Holocaust education is essential for understanding the past

Yom Hashoah, the Israeli Holocaust Rememberance day which this year began the evening of April 17 and ended the evening of April 18 is commemorated by Jews all over the world.

Photo courtesy of Community Synagogue of Rye

Yom Hashoah, the Israeli Holocaust Rememberance day which this year began the evening of April 17 and ended the evening of April 18 is commemorated by Jews all over the world.

By Leah Kreisler, Online Photo Manager

On May 8, 1945, the allies celebrated VE-day, also known as Victory in Europe Day, as the day Germany officially and unconditionally surrendered to end the European theater of World War II. Today, not even a century later, the lessons of the Holocaust are distorted by the lack of education on this incredibly important and recent part of history. Thus, it is vital that Maryland establish mandatory Holocaust education in middle and high schools.

The first ever 50-state survey of Millennials and Gen-Z knowledge of the Holocaust was conducted in 2020, and the results were disturbing. The survey, conducted by the Conference on Jewish Material Claims Against Germany, an organization that “represents the world’s Jews in negotiating for compensation and restitution for victims of Nazi persecution and their heirs”, revealed that 63 percent of respondents nationally did not know that six million Jews were murdered during the Holocaust, with 36 percent of respondents believing that less than two million Jews perished. Furthermore, despite the creation of thousands of concentration camps and ghettos by Germany, 48 percent of respondents could not name a single one.

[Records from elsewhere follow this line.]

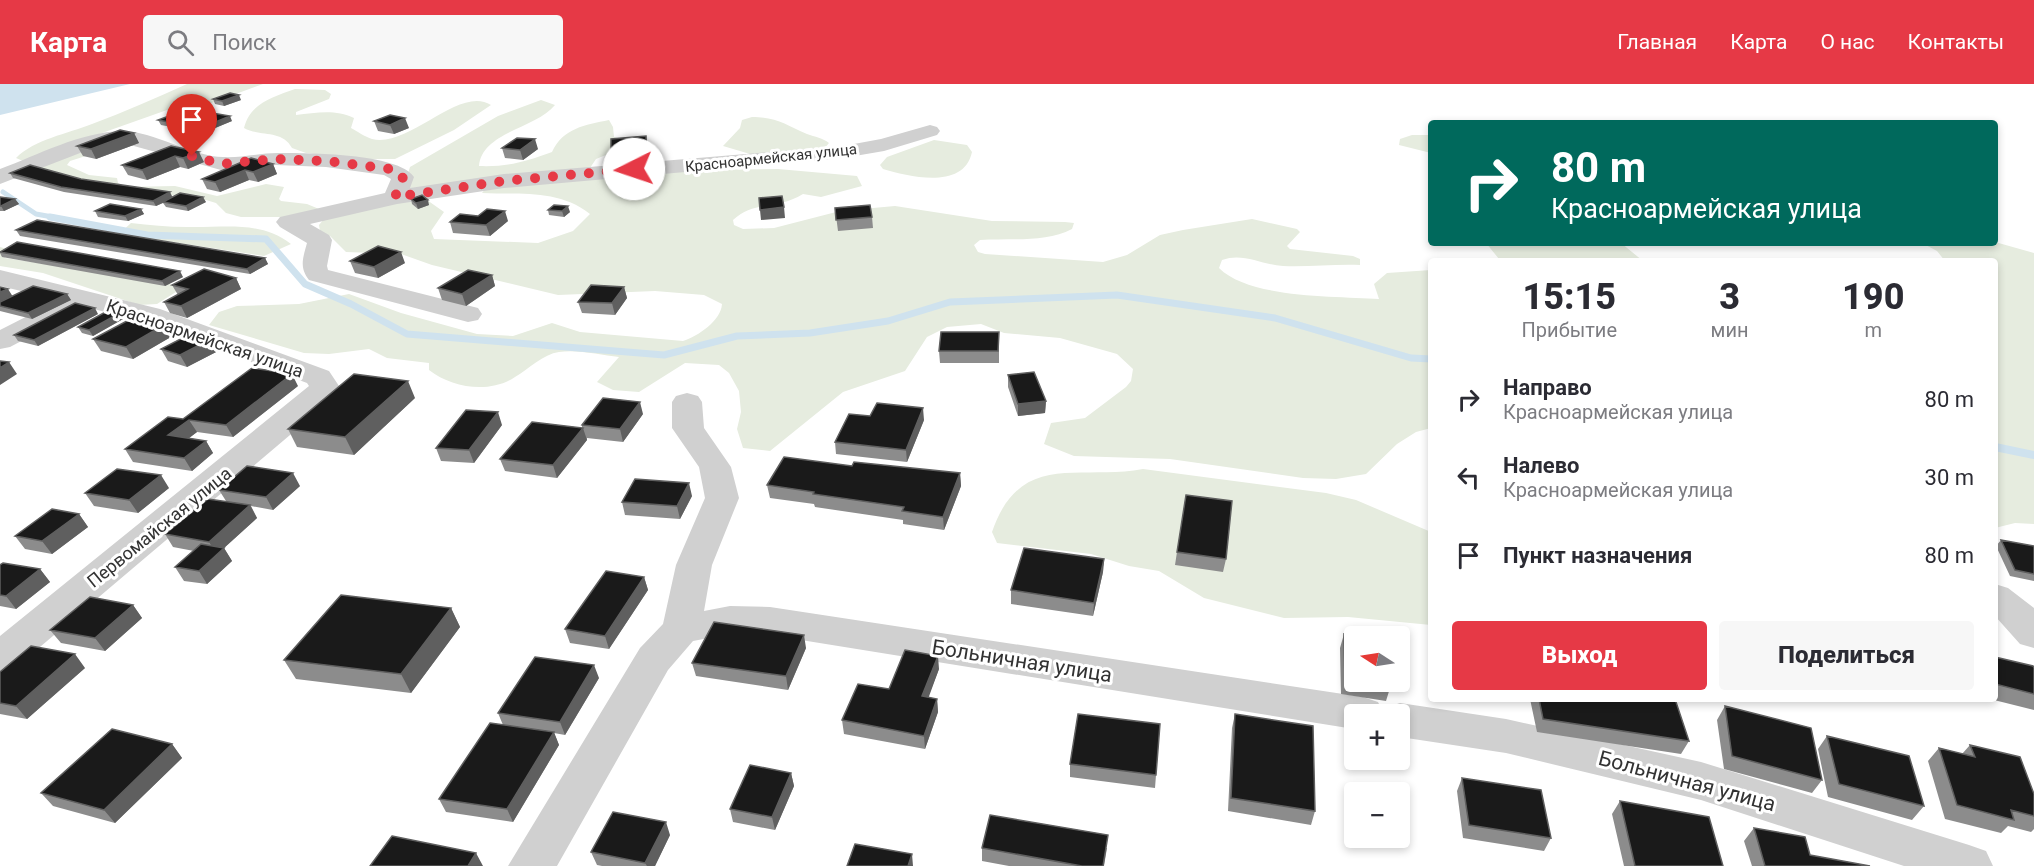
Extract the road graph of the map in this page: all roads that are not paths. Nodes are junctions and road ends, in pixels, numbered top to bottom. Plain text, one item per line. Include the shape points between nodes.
1 (930, 131) dead end
2 (0, 177) edge
3 (395, 197) junction
4 (0, 278) edge
5 (84, 298) junction
6 (468, 314) dead end
7 (0, 341) edge
8 (318, 396) joint
9 (687, 402) dead end
10 (1998, 599) edge
11 (681, 629) junction
12 (2034, 634) edge
13 (0, 658) edge
14 (1344, 711) edge
15 (1410, 722) edge
16 (532, 866) edge
17 (1970, 866) edge

1 - 3 street, Красноармейская улица via 843,153 515,180
2 - 3 street via 88,143 123,137 221,164 304,159 390,169 403,177
3 - 6 street, Красноармейская улица via 288,222 320,240 314,266 318,275
4 - 5 street, Красноармейская улица
5 - 7 street
5 - 8 street, Красноармейская улица via 150,315 319,377 324,386
8 - 13 street, Первомайская улица
9 - 11 street via 688,428 715,467 722,498 694,565
10 - 12 street via 2014,610
11 - 14 street, Больничная улица via 730,620 770,621
11 - 16 street via 654,659
15 - 17 street, Больничная улица via 1506,736 1701,781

Maryland ranked among the states with the lowest levels of Holocaust knowledge.
64 percent of Maryland respondents did not know that six million Jews were killed and 55 percent could not name a single concentration camp. Additionally, 13 percent of respondents in Maryland believe that Jews caused the Holocaust, two percent above the national average. Despite these staggering numbers, 75 percent of Maryland respondents believe it is “important to teach about the Holocaust, in part, so it doesn’t happen again”.

Maryland is one of 27 states that does not mandate Holocaust education but that could soon change. Maryland bill SB0837 “Study of the Holocaust (Stop the Hate)”, currently in committee in the Maryland State Senate, would require the Maryland State Department of Education to develop guidelines and add Holocaust instruction to the curricula for public and some private schools. While a similar bill was struck down in 2019, the extreme rise in antisemitic incidents in Montgomery County and across the state demonstrates that it is imperative for this bill to pass.

According to the United Nations Educational, Scientific and Cultural Organization (UNESCO) Holocaust education is primarily the “historical study of the systematic, bureaucratic, state-sponsored persecution and murder of six million Jews by Nazi Germany and its collaborators.” Holocaust education teaches students about the fragility of all societies and institutions, particularly those designed to protect the rights of all. It demonstrates the danger of discrimination, prejudice and scapegoating while emphasizing “the potential for extreme violence and the abuse of power; and the roles that fear, peer pressure, indifference, greed and resentment can play in social and political relations”.

The appropriation, distortion and abuse of Holocaust imagery, symbols and facts has recently been on the rise. During the COVID-19 pandemic many people compared mask requirements and vaccine cards to Nazi Germany, some going as far as to wear yellow stars of David, as Jews were forced to do in the German Reichland during World War II. Public figures and politicians have further perpetuated these comparisons and falsehoods by making political and social analogies. Locally in Montgomery County, swastikas and anti-semitic graffiti have appeared in all sorts of places and objects such as walking trails, buildings and school desks. Holocaust distortion has been normalized in today’s society in large part due to the lack of Holocaust education and inability to identify and correct inherent falsehoods.

Make no mistake, Holocaust education should not and cannot be considered the solution to antisemitism, but it is a starting point in educating about the dangers of antisemitism and the Holocaust. The Holocaust was not the first and certainly not the last act of antisemitism. Antisemitism holds deep roots in history and society that go beyond the Holocaust, but Holocaust education is the first step towards the process of dismantling antisemitism. Maryland bill SB0837 “Study of the Holocaust (Stop the Hate)” must pass.